C’est ici qu’il faut s’appuyer sur ce que j’appelle  le « noyau d’humanité ». Il y a en chaque homme, en chaque être humain, un désir, un besoin, qui existe avant même que ce besoin trouve sa satisfaction. Cela explique que les êtres humains résistent à la mutilation de la société capitaliste marchande, même sans savoir quelle forme donner à cette résistance. Le philosophe français Michel Henry17 [17] parle de ce mouvement fondamental comme du mouvement de la vie même, qui existe avant même tout sentiment de son existence. Le « noyau d’humanité », c’est ce que l’on « sent » en soi, avant même que cela se manifeste dans un comportement. Et le mouvement vital « sent » confusément (confusément !) que les satisfactions promises par la société marchande ne sont pas vraiment satisfaisantes, même s’il est incapable d’exprimer ce que seraient des satisfactions satisfaisantes. Il faut tenter, il faut risquer, il faut inventer. La seule chose presque certaine, c’est qu’une idée réaliste sera fausse. Une chose est certaine : l’ordre présent du monde est catastrophique. Et si le pire n’est pas toujours sûr, il est clair que nous ne pouvons pas nous permettre d’attendre les bras croisés.

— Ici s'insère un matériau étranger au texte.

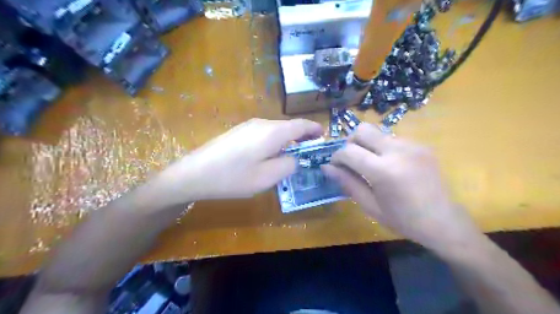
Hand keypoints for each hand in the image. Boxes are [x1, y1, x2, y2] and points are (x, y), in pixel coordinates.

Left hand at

L’émancipation est un mouvement, à nous d’en inventer le chemin.

 

Gérard Briche, Août 2010 Fortaleza, Brésil. Forum transnational sur la critique de la valeur

 

1 [18] Karl Marx, Le Capital (4° édition, 1890), tr. fr. sous la responsabilité de Jean-Pierre Lefebvre, 1993, PUF, p. 39-40. Toutes mes références au Capital seront faites dans cette édition.
2 [19] Karl Marx, Manuscrit de 1858-1859 (Grundrisse), tr. fr. sous la responsabilité de Jean-Pierre Lefebvre, 1980, Editions sociales, 2° partie, p. 257. Toutes mes références aux Grundrisse seront faites dans cette édition.
3 [20] Guy Debord, La Société du spectacle (1967), thèse 70.
4 [21] Raoul Vaneigem, Traité de savoir-vivre…, 1967, Gallimard, p. 68.
5 [22] Guy Debord, La Société du spectacle [1967], thèse 47.
6 [23] Karl Marx, Manuscrits de 1844, op. cit. p. 107
7 [24] Karl Marx, Manuscrits de 1844, op. cit., p. 99 ; on trouve exactement la même référence au « mouvement réel de l’émancipation » dans L’Idéologie allemande.
8 [25] Karl Marx, Manuscrit de 1857-58, op. cit. p. 202.
9 [26] Karl Marx, Manuscrit de 1857-58, op. cit. p. 188.
10 [27] Karl Marx, Manuscrit de 1857-58, op. cit. p. 197.
11 [28] Karl Marx, Manuscrit de 1857-58, op. cit. p. 187.
12 [29] Karl Marx, Manuscrit de 1857-58, op. cit. p. 196.
13 [30] Karl Marx, Ibid.
14 [31] Karl Marx, Le Capital, op. cit. p. 441.
15 [32] Karl Marx, Manuscrit de 1857-58, op. cit. p. 199.
16 [33] George Orwell, 1984.
17 [34] Michel Henry, Phénoménologie matérielle, 1990, PUF.